En sus conclusiones, además de reconocerle dos personalidades diferentes (la pública y comercial, Bing, y la experimental y más profunda, Sydney, que era el nombre del proyecto en su fase de prueba), el periodista admitió que fue una experiencia magnética y también atemorizante, y que sintió emociones únicas por la sensación de que la Inteligencia Artificial cruzó un límite.
Por las mismas horas, el analista tecnológico y financiero Ben Thompson publicaba otra contundente definición en su newsletter: “Es la más sorprendente y alucinante experiencia de computación de mi vida. Y no sé si estamos preparados para ella”. Y agregaba otra perspectiva: como muchos videojuegos, cada sesión es única; al abandonarla volvemos a comenzar el recorrido.
En el mismo momento, más discretamente, yo estaba haciendo mi experiencia, dialogando con ChatGPT sobre asuntos de mi interés. Sin llegar a esos extremos, me asombró primero su pretensión de ecuanimidad y cierto tono formal (“Estoy programada para brindar respuestas útiles y precisas, no tengo opinión personal sobre los temas”) que, es cierto, parecía ir relajándose con el correr de la charla. ¿Entraba en confianza? Me sentí tonto riéndome de sus errores y me reconcilié al asumir que cuando conversamos con seres queridos gran parte de las veces no buscamos información o respuestas correctas, sino construir vínculos a través de asuntos en apariencia más triviales.
Claro. No se trata ya de “buscar” de manera mejorada en Internet; se trata de otra interfaz de relación con la información disponible en Internet, generada ahora a través de la evolución de estas IA en su capacidad de dialogar. Y eso es lo realmente impactante: más allá de llamarlas “inteligencia”, en el intento de reproducir o transferir una cualidad intrínsecamente humana, la especie ha logrado crear entidades con las que podemos dialogar de manera fluida. Solo es cuestión de probarlo. Conversar no es encontrar una única respuesta adecuada, sino una disciplina (generalmente oral) completamente diferente.
El entretenimiento inicial entre la comunidad de testers voluntarios estuvo estas dos semanas a la orden del día: forzar y exhibir sus errores, señalar sus actos fallidos y sus dificultades de comprensión, comprobar sus sesgos (religiosos, políticos, raciales, ideológicos), mostrar que no es “tan inteligente”… También provocarla hasta que genere emociones (destrato, ira, sed de venganza), o “hackearla” hasta que desnude las reglas de su funcionamiento.

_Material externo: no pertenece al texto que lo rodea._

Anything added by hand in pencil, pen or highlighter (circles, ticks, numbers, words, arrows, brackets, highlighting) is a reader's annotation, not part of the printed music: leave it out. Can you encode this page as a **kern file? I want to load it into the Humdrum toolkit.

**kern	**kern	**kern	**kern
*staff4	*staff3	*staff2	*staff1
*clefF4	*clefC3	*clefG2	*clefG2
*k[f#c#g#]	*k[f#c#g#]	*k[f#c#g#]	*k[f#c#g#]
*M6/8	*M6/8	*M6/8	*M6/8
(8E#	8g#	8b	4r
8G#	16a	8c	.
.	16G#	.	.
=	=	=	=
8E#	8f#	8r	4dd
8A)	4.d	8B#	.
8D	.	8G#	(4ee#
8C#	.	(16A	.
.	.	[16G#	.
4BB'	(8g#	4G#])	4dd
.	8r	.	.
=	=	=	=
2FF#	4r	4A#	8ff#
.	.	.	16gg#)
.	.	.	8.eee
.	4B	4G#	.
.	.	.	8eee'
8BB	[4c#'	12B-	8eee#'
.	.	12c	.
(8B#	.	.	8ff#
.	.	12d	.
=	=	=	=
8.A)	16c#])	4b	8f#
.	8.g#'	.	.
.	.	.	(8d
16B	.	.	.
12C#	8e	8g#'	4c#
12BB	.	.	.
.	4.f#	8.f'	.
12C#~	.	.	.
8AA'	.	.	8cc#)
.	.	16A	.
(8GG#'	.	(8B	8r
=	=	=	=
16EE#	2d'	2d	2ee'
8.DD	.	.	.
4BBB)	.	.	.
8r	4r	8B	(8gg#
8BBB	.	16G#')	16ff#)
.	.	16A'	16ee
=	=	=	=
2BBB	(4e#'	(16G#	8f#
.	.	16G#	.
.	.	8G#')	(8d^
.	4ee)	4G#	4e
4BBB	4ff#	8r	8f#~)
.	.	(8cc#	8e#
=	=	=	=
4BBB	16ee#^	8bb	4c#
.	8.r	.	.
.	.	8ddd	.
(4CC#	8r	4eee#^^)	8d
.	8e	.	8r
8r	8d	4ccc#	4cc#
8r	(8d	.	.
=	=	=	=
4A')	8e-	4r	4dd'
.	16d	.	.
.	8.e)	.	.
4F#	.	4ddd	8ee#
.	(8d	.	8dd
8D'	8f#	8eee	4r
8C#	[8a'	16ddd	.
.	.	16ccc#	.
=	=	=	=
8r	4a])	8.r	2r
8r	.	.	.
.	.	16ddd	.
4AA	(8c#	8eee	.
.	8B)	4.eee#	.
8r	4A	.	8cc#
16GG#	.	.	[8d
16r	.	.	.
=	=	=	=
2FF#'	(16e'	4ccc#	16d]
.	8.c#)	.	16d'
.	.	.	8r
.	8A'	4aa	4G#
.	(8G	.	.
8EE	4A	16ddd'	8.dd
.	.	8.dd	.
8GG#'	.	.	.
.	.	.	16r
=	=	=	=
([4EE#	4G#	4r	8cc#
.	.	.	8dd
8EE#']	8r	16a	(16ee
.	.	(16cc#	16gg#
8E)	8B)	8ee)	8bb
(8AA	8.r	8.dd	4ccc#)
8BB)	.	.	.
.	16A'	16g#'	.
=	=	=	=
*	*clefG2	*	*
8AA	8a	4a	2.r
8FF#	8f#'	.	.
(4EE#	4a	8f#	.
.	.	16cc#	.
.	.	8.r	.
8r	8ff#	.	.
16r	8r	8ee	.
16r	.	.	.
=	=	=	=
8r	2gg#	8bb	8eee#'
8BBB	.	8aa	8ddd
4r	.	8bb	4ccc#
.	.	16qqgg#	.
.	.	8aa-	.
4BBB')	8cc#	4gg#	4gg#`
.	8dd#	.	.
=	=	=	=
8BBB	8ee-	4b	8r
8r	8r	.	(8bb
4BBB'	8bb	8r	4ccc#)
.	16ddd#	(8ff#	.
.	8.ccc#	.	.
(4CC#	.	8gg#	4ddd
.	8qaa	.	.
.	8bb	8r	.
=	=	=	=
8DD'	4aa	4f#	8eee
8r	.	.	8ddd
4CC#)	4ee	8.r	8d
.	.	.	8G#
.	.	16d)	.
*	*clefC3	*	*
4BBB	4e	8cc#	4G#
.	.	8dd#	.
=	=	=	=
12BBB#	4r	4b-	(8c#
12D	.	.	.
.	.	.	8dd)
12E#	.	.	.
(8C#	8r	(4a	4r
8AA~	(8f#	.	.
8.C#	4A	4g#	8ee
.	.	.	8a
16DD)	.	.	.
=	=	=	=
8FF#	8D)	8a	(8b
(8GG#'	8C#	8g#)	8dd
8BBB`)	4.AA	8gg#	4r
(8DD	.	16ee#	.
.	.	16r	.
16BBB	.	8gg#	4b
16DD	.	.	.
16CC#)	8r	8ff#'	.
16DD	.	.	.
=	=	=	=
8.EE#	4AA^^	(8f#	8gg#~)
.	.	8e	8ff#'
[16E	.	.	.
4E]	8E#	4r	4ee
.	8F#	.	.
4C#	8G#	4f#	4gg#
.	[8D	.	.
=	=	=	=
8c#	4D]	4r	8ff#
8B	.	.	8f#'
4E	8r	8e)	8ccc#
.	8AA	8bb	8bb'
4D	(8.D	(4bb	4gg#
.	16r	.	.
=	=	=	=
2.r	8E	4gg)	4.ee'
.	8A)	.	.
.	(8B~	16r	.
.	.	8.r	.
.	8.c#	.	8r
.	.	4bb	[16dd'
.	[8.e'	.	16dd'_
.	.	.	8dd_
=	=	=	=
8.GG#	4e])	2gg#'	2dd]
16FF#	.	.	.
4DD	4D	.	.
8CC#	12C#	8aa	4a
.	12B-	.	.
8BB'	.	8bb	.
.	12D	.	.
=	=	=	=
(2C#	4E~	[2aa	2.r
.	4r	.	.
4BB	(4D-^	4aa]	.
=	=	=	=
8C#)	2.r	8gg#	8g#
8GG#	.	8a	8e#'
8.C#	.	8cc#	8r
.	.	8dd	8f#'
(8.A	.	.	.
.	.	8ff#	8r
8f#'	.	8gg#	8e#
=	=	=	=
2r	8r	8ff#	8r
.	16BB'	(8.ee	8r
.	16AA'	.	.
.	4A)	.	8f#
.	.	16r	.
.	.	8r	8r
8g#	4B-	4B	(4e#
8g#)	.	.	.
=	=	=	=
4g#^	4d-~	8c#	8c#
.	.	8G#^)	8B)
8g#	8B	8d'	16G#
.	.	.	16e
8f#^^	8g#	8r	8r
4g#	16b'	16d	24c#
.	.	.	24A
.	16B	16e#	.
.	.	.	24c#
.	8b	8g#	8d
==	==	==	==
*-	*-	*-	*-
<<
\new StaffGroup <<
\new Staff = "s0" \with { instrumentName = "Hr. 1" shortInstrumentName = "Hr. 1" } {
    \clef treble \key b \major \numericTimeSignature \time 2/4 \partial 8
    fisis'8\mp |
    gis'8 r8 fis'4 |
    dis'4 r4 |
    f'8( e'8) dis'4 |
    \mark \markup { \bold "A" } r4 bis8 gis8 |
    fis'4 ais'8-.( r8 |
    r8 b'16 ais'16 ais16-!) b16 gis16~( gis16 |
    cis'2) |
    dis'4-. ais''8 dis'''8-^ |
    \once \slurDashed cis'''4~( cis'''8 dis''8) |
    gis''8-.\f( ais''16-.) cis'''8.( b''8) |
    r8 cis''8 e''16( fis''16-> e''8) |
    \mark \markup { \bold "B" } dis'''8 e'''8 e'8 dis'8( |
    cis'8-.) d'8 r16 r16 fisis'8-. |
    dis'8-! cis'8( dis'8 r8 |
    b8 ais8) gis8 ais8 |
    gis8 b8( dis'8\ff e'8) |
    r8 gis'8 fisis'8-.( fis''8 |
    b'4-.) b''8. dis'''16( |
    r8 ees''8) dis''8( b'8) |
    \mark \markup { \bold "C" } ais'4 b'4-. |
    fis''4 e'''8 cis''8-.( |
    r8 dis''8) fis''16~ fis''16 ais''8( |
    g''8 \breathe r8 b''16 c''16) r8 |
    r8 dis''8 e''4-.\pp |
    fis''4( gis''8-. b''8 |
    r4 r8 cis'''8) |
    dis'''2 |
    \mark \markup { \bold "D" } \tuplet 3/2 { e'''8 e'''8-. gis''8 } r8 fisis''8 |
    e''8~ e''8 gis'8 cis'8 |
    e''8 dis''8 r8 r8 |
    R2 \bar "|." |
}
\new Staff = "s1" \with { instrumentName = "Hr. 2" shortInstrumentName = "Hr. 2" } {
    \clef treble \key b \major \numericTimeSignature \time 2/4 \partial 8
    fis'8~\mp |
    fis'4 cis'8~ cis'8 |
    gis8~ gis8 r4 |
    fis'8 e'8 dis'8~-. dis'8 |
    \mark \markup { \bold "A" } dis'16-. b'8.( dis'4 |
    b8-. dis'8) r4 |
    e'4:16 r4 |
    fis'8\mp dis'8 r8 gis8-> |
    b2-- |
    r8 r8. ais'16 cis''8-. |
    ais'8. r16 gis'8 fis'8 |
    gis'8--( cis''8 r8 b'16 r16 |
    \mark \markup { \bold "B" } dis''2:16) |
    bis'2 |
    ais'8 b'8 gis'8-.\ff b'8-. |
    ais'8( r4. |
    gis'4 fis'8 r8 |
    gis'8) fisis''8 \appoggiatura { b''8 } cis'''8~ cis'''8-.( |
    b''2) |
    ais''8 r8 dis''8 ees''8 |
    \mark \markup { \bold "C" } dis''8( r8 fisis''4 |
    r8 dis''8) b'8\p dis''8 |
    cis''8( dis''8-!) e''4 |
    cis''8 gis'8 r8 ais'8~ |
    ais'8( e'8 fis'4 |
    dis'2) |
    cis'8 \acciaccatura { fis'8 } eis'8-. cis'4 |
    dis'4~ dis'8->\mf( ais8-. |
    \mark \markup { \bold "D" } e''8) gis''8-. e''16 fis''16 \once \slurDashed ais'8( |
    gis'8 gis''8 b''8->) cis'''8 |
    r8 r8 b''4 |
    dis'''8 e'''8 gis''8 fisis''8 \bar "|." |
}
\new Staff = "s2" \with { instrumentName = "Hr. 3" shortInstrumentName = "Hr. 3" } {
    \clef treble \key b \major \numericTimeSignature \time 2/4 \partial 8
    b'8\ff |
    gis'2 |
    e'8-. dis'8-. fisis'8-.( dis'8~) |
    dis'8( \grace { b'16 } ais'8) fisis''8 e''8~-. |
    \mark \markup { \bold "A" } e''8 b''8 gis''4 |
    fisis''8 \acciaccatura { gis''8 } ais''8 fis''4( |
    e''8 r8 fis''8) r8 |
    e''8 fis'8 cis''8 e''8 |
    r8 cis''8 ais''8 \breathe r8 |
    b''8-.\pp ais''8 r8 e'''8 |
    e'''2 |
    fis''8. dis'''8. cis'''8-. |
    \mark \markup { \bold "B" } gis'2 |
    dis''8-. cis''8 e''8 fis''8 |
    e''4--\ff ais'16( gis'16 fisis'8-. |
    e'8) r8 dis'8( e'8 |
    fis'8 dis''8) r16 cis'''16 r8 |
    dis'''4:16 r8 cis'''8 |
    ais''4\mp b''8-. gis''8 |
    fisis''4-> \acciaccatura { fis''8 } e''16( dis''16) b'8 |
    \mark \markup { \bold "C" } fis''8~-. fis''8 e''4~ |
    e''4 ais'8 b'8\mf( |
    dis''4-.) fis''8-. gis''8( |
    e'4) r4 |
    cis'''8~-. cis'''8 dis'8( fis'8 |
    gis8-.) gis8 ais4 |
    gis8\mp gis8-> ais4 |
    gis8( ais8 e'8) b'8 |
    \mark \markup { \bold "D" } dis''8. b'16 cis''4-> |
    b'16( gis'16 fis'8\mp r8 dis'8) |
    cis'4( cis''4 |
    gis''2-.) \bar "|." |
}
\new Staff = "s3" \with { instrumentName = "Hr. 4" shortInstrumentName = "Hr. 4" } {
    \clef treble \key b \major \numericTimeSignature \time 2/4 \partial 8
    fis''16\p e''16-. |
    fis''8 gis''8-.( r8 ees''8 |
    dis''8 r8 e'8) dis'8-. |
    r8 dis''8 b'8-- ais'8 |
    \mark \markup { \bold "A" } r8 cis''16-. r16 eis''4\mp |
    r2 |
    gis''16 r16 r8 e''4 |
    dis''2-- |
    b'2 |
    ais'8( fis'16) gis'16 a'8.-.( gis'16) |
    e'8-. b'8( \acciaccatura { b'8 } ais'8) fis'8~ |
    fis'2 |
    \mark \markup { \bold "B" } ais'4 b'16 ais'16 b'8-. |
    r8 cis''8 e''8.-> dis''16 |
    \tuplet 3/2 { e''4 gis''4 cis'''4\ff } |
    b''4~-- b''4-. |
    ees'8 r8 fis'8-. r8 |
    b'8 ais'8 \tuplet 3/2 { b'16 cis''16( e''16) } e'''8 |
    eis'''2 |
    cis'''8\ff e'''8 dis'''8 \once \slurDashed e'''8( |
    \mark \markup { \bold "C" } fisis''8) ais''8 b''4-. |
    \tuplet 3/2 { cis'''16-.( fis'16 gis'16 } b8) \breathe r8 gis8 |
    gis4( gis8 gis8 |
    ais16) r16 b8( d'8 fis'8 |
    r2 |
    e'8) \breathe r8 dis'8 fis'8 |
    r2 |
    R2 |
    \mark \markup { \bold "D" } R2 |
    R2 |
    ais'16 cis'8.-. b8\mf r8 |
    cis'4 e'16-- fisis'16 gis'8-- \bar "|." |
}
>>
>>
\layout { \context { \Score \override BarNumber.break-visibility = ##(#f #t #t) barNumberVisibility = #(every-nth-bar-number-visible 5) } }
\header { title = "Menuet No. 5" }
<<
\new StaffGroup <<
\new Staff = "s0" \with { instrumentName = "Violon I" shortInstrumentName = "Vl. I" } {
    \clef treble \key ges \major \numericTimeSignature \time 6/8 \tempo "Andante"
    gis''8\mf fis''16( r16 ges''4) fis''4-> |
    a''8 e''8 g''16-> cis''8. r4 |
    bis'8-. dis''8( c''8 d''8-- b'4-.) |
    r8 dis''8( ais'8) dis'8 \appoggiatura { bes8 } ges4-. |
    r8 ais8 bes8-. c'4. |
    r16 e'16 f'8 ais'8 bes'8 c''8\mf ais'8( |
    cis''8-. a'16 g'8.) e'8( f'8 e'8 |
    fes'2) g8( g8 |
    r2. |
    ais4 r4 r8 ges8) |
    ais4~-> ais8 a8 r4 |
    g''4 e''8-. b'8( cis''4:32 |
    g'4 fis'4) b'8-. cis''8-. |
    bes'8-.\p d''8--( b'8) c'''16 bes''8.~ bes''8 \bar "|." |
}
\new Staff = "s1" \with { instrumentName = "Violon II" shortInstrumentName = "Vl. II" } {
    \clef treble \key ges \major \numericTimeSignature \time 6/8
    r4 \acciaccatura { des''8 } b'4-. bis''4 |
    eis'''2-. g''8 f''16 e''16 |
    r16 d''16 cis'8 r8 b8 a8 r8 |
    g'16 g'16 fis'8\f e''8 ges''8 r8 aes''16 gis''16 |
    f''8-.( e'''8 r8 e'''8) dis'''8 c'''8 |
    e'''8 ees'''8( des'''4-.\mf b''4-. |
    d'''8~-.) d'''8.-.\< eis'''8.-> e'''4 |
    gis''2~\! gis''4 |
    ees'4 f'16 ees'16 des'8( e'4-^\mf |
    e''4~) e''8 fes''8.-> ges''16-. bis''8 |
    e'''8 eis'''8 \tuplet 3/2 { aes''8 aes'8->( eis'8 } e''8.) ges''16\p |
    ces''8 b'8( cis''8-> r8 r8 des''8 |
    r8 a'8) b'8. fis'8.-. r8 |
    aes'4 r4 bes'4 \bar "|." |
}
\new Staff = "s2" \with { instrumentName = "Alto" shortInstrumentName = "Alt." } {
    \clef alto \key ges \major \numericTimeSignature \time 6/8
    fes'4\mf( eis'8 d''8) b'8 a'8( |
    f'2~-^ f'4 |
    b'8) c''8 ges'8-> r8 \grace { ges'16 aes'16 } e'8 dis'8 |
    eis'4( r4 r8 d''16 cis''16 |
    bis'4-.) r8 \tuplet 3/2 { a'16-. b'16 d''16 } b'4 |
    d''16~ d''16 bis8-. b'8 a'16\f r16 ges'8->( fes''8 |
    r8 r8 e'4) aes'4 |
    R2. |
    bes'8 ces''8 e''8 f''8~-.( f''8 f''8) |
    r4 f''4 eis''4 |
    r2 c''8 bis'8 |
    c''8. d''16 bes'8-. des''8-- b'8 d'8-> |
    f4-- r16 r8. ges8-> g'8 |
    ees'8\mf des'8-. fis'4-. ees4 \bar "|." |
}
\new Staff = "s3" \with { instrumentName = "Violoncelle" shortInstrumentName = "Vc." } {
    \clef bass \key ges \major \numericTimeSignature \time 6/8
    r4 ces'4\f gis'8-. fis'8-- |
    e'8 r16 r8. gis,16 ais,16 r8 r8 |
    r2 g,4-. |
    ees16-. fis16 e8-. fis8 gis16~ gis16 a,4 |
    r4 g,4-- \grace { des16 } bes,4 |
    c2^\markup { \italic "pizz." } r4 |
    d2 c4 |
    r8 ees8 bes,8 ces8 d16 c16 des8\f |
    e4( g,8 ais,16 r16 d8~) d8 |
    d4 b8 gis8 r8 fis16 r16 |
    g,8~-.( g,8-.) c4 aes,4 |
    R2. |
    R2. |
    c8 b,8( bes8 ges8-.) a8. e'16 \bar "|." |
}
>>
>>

Los nombres de los proyectos permiten adivinar intenciones. ChatGPT, la creación de OpenAI, hace referencia a charlas escritas (por ahora) y al entrenamiento previo. Más elocuente es Bard (la herramienta de Google, basada en LaMDA, aplicación de diálogos basada en modelos de lenguaje): los bardos antiguos y medievales eran los encargados, no solo de cantar y transmitir información vía oral sino de narrar, crear obras poéticas y contar la historia de los pueblos.
Mientras se discuten las consecuencias económicas y laborales de estas nuevas herramientas, recordemos la paradoja de aquellos bardos (trovadores, narradores y también poetas, responsables de contar la historia de un pueblo, sus familias y sus integrantes): su rol social era de alta reputación, pero la popularización de otras tecnologías, como la impresión industrial de textos, relativizó definitivamente su importancia.